# Another night on the water



## Cosson-Gigs (Dec 12, 2012)

looked all night for flounder finding nothing, get the mullet net up and while taking the net in we drift to the shore finding this one flounder laying on a rock


----------



## bamafan611 (Mar 1, 2010)

Dang Jim, I had closed shop for this year , but got me wanting to go. Nice mess


----------



## cobe killer (Apr 13, 2008)

wow! what a variety on eats!


----------



## Faithnfishin (Dec 5, 2010)

Awesome, can't believe all the blue crabs!! Good job, got me excited to go also.


----------



## Night Wing (May 16, 2011)

A nice mixed bag catch for a gigging trip. :thumbsup:


----------



## Flounder9.75 (Sep 28, 2007)

I was thinking about going and looking for a few Goats but that wind last week kind of trashed up the lower end of the bay over here and I'm not sure if it's cleared up enough or not. 
So I might just have to go look for some nasty ole speckled trout.


----------



## RippinLips14 (Aug 10, 2014)

Jim were those goats out in the bay or around the pass? Nice mess of feesh


----------



## Russian (Jan 13, 2009)

Dang Jim I knew you got some fish but didn't realize it was a mixed bag like that!

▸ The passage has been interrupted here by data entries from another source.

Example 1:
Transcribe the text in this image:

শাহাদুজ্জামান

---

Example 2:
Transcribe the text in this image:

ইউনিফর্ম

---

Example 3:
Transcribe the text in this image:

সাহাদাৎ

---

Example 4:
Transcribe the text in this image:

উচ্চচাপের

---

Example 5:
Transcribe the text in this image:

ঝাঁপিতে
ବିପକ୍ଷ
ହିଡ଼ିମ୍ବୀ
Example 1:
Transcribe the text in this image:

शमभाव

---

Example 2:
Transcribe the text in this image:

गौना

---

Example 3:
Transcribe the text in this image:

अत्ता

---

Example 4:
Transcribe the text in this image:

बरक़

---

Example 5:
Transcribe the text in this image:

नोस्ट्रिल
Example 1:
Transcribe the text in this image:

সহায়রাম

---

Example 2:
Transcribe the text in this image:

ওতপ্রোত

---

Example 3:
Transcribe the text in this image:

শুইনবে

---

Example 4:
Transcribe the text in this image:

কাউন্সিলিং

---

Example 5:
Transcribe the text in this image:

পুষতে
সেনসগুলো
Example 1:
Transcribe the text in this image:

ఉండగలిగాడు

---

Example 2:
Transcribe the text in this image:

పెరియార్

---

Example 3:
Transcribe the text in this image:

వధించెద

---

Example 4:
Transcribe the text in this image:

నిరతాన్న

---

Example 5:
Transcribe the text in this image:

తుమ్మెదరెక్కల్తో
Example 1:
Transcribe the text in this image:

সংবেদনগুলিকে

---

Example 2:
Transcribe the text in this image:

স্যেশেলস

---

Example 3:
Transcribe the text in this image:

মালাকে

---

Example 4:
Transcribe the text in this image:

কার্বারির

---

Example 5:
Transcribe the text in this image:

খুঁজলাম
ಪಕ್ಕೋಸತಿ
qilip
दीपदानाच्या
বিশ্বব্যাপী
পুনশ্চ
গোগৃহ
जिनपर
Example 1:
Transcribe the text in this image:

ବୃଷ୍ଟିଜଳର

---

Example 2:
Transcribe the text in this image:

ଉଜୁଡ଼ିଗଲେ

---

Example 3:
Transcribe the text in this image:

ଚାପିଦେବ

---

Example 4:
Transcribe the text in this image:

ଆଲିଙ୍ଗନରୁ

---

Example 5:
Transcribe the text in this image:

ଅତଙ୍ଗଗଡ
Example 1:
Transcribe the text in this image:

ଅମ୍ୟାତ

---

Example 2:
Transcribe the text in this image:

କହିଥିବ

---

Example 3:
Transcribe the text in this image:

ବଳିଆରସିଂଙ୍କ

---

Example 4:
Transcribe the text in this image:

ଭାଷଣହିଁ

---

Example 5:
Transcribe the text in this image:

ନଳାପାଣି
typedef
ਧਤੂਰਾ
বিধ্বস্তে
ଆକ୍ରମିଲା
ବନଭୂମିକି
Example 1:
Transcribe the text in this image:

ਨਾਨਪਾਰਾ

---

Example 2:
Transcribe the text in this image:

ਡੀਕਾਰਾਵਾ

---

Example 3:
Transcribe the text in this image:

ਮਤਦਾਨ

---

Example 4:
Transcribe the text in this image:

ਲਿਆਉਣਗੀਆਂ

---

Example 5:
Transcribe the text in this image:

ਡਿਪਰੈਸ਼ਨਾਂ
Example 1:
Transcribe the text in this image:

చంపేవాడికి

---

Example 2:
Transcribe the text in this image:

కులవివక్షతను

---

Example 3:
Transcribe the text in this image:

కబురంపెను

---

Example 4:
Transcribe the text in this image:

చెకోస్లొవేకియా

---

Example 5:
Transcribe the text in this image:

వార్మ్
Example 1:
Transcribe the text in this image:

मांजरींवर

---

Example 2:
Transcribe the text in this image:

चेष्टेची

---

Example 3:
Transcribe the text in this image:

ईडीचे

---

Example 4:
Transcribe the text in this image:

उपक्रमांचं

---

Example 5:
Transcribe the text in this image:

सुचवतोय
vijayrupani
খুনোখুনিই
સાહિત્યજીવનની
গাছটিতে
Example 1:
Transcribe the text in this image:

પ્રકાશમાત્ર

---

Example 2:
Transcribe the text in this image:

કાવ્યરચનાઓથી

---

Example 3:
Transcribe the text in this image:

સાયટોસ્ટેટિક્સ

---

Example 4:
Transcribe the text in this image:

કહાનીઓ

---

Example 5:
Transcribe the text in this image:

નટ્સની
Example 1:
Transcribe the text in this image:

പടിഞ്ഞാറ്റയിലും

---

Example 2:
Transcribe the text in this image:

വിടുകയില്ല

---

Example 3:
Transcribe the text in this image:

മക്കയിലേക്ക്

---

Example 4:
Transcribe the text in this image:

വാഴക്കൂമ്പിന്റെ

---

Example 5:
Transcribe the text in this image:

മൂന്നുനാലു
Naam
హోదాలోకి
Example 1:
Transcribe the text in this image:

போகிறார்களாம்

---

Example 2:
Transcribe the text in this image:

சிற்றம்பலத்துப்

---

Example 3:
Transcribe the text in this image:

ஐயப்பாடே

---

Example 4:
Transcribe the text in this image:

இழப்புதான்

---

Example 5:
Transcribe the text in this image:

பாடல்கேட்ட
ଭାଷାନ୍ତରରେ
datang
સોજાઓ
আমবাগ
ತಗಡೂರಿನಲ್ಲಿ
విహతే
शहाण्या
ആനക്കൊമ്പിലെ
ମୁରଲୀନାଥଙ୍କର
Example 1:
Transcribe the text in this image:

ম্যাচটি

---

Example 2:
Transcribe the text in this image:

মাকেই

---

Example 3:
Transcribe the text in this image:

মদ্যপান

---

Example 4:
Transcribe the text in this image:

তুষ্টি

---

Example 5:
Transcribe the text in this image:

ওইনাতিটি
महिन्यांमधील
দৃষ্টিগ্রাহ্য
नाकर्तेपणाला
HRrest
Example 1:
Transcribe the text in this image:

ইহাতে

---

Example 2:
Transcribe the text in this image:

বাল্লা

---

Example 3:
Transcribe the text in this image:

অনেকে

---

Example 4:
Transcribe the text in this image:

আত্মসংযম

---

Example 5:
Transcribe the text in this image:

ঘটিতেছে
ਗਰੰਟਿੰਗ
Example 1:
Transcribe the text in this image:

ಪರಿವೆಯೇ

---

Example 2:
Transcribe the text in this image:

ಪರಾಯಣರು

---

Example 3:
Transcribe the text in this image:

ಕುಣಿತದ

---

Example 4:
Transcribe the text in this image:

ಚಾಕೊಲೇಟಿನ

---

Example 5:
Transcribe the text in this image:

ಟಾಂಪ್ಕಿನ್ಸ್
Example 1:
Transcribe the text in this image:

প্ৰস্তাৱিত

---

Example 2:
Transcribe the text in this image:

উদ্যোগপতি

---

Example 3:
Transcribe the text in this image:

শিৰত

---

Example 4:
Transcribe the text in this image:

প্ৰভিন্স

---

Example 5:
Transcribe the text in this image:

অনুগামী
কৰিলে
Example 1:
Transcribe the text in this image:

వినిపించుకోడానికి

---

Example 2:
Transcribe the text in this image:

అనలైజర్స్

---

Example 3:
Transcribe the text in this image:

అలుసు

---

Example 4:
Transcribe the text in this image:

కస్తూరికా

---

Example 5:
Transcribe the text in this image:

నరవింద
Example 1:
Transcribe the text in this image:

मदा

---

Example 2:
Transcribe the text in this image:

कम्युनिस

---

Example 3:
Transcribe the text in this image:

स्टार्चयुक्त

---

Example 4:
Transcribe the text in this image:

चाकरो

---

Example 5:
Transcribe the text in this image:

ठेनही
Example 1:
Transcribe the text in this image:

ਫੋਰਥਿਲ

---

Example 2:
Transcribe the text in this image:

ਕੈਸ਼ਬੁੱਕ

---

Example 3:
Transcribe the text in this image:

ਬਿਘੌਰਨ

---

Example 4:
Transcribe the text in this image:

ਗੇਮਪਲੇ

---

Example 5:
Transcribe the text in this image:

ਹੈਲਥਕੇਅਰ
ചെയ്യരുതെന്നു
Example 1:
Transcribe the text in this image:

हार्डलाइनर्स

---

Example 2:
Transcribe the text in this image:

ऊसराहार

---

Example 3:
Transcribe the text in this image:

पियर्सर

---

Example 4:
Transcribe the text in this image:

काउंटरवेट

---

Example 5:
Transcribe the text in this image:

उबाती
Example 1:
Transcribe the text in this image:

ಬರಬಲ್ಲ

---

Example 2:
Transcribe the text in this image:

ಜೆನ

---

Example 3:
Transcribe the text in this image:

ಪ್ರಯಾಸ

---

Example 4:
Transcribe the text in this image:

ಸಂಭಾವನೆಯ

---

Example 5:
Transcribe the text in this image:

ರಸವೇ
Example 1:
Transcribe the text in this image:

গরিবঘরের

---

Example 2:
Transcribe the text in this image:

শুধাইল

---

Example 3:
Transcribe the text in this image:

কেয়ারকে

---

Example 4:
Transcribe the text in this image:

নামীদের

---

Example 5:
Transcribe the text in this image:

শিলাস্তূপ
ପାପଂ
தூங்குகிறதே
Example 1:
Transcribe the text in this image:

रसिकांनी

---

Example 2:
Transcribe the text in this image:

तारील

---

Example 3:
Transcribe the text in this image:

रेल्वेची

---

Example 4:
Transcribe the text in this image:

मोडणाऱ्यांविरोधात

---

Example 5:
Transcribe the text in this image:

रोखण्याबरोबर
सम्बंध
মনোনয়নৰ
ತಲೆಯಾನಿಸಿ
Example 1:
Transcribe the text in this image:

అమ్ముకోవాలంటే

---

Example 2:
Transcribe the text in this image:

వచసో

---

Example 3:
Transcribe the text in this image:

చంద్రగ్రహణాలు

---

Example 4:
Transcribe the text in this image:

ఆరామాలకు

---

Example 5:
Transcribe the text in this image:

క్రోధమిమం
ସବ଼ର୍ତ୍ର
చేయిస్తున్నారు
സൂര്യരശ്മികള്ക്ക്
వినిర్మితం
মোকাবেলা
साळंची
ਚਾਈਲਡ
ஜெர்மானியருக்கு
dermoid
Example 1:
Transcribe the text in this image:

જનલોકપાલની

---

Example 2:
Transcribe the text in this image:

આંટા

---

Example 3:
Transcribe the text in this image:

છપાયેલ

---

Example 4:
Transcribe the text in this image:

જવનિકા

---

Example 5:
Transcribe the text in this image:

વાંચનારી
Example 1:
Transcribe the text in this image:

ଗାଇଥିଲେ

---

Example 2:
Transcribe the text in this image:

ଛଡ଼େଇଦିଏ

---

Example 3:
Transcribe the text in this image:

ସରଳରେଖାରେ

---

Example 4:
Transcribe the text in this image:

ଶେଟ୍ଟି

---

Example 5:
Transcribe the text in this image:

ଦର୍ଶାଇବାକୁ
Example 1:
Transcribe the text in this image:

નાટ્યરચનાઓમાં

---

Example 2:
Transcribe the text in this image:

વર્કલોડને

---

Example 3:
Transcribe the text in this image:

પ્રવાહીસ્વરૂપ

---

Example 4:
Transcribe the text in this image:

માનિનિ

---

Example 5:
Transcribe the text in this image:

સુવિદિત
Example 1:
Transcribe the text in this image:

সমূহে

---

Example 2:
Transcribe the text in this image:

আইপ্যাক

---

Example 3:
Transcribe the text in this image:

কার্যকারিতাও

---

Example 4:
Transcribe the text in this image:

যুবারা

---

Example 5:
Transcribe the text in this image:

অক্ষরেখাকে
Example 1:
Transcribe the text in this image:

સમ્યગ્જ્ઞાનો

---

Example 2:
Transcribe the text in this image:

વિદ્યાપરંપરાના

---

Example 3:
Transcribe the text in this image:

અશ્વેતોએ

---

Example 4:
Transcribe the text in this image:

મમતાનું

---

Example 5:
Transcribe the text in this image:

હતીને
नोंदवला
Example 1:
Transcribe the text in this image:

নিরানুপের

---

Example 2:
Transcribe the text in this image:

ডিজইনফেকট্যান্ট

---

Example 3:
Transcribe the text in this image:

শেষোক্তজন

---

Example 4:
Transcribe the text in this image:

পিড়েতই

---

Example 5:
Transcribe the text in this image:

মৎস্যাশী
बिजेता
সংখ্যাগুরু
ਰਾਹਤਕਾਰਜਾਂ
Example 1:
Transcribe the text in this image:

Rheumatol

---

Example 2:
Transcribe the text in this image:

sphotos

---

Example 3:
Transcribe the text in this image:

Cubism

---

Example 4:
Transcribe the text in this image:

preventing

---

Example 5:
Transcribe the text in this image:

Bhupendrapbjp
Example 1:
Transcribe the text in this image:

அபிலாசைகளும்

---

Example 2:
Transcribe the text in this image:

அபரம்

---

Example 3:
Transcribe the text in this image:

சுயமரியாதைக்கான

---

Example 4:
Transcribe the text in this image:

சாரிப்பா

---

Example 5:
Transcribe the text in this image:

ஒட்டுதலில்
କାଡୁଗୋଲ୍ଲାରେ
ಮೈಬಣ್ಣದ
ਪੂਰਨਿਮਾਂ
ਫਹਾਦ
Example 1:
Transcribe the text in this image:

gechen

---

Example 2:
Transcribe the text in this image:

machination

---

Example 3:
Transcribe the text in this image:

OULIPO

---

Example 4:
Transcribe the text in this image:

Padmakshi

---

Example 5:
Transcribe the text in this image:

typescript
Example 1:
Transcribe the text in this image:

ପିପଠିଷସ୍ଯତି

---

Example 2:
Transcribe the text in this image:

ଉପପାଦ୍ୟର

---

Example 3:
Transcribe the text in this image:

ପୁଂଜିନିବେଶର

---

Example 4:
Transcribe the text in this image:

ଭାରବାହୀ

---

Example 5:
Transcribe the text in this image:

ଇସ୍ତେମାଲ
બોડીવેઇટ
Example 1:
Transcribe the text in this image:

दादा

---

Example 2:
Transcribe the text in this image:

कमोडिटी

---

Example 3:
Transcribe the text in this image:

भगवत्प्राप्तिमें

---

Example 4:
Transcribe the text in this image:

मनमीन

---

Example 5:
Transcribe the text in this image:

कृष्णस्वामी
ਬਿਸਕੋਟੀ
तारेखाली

Pretty good mix of fish!


----------



## Cosson-Gigs (Dec 12, 2012)

RippinLips14 said:


> Jim were those goats out in the bay or around the pass? Nice mess of feesh


Killed them along rock seawalls, lost a few cuz I took care not to bang my gig against the rocks, kinda just eased the gig close and just pushed it in them, didn't want to slam my gig all night in rocks just for a few sheeps, ant much meat on them tangs


----------



## wirenut (Sep 30, 2007)

Nice mess o fish there


----------